Я поднял голову. За окном, над куполами Новодевичьего, небо приобрело странный оттенок — не серый, не синий, а какой-то обиженно-лиловый, как синяк под глазом у неудачливого любовника.
В этот момент в форточку влетела Ворона.
Не влетела — ввалилась, тяжело дыша, с таким видом, будто её заставили три круга над Москвой сделать пешком. Она плюхнулась на кипу «Истории государства Российского» и, не здороваясь, каркнула:
— Там Оса с ума сходит. Холмы взбесились.
Я отложил перо. С Вороной мы были знакомы давно, и я знал: когда она начинает без предисловий, дело действительно дрянь.
— Какие холмы? — спросил я осторожно.
— Московские, какие же ещё! — Ворона возмущённо переступила лапами, оставляя на Карамзине мокрые следы. — Эти семь старых перечниц, что ещё с XV века грызутся, кто из них главнее. Боровицкий говорит: я Кремль держу, стало быть, я пуп земли. Чертольский орёт: а меня сам чёрт рыл, у меня характер! Псковская горка вообще зазналась, сидит в Бутырке и охраняет арестантов, думает, что она теперь неприступная крепость. А Кулишки, те у чёрта на куличках, так они обижены на весь свет и шипят из каждого подвала.
Я попытался осмыслить услышанное. Холмы, которые ссорятся, — это было даже для меня, автора «Дьяволиады», несколько экстравагантно.
— И что же Оса?
— А что Оса? — Ворона вздохнула так, что перья на загривке встопорщились. — Мечется между ними, как курица с цыплятами.
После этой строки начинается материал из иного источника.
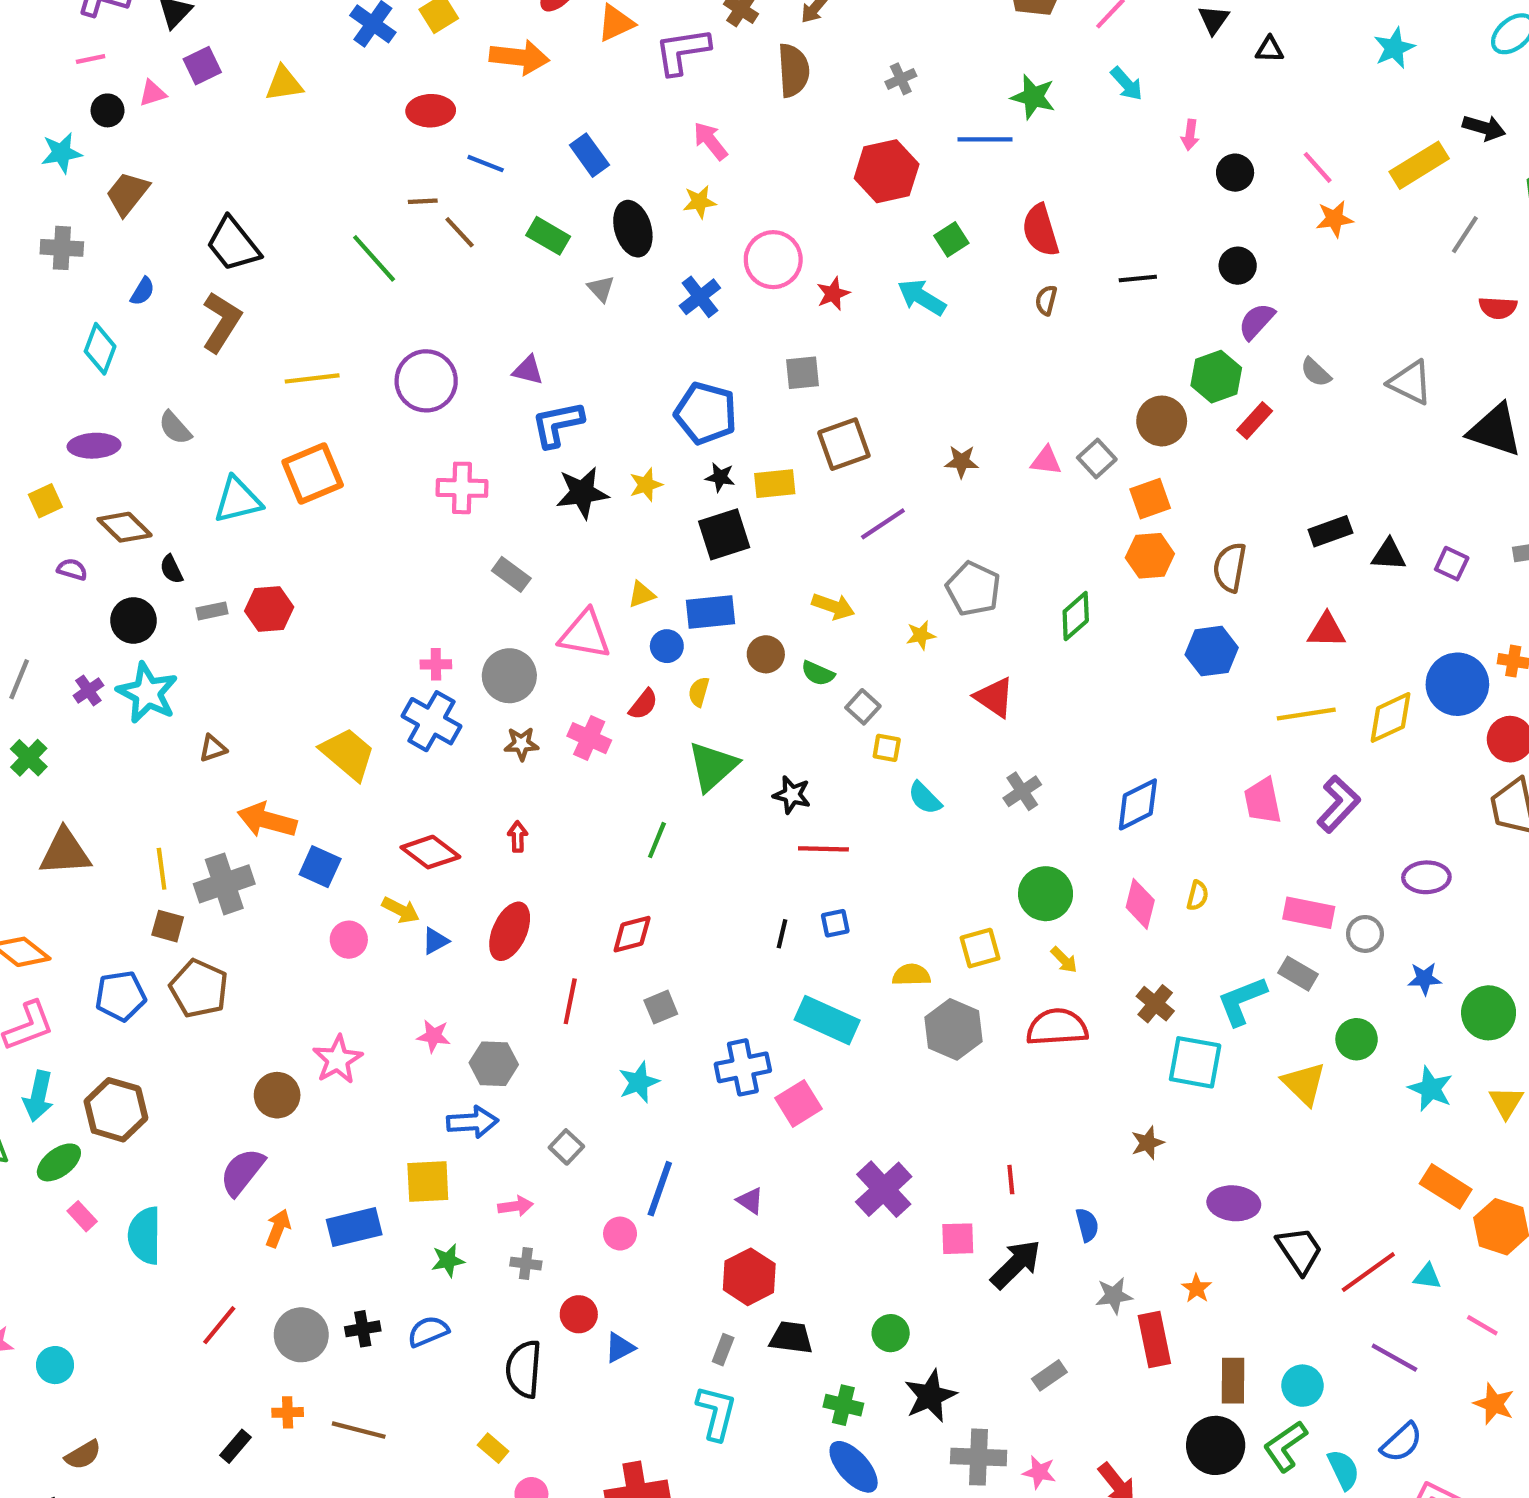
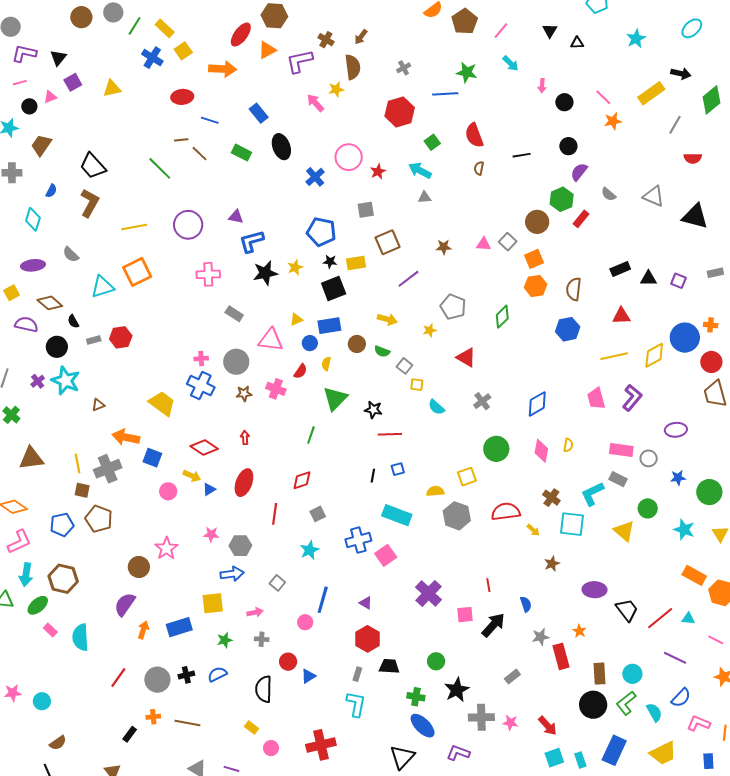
yellow star: (699, 202) -> (336, 89), moved
gray triangle: (601, 289) -> (425, 197), moved, turned -48
purple semicircle: (72, 569) -> (26, 324), size x1.6
yellow arrow: (1064, 960) -> (533, 530), moved

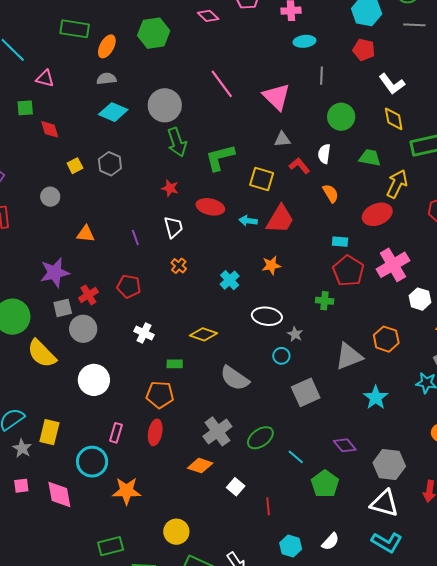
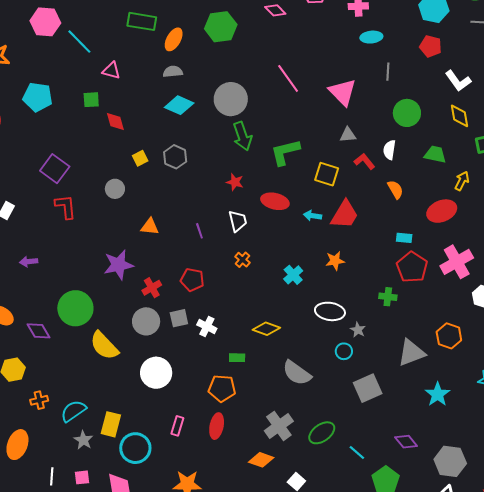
yellow arrow: (397, 184) -> (462, 181), size x0.7
gray square: (63, 308) -> (179, 318), moved
cyan circle: (92, 462) -> (135, 448), moved

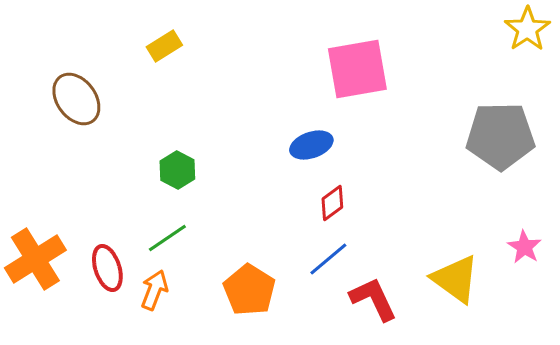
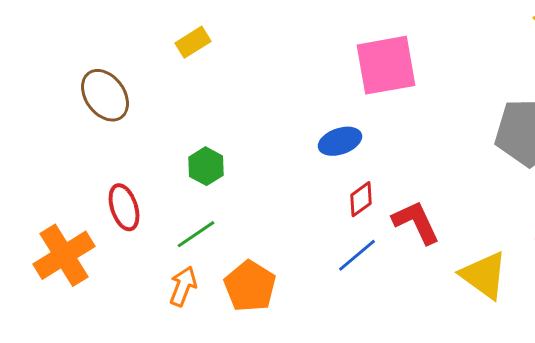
red ellipse: (107, 268) -> (124, 207), moved
orange pentagon: (249, 290) -> (250, 286), moved
red L-shape: (373, 299) -> (416, 222), moved

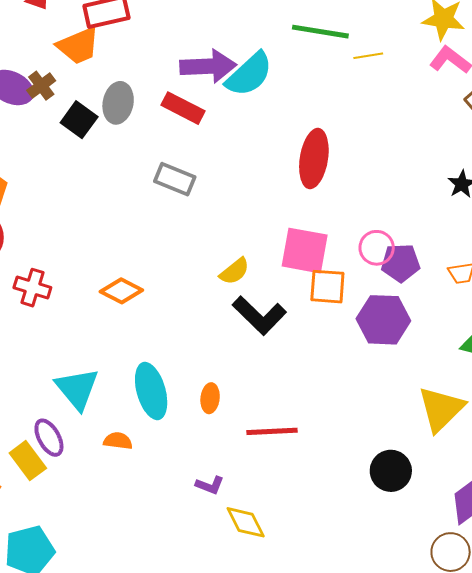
Боровицкому — поклон, Чертольскому — комплимент, Псковской — пирожок с брусникой. Только толку чуть. Холмы — они ж гордые. Им не комплименты нужны, им — признание.
— Какое признание?
Ворона посмотрела на меня с выражением глубочайшей усталости, на какую способна только птица, пережившая трёх царей, две революции и появление шаурмы на каждом углу.
— Каждый хочет быть **тем самым** холмом. Настоящим. Первым. Семи холмов — семь претендентов, а по легенде — только семь мест. И каждый из них считает, что остальные шестеро — так, самозванцы, наносное, времён Ивана Грозного наносы.
Я взглянул на часы. Стрелки стояли на полудне, хотя за окном уже сгущались сумерки.
— И чего же ты хочешь от меня?
Ворона каркнула не то смеясь, не то проклиная:
— Пера твоего хочу, Михаил Афанасьевич. Потому что Оса сказала: «Если холмы не помнят, кто они есть, им надо напомнить». А кто у нас мастер напоминать? Ты, батенька. Ты и твоя чернильница.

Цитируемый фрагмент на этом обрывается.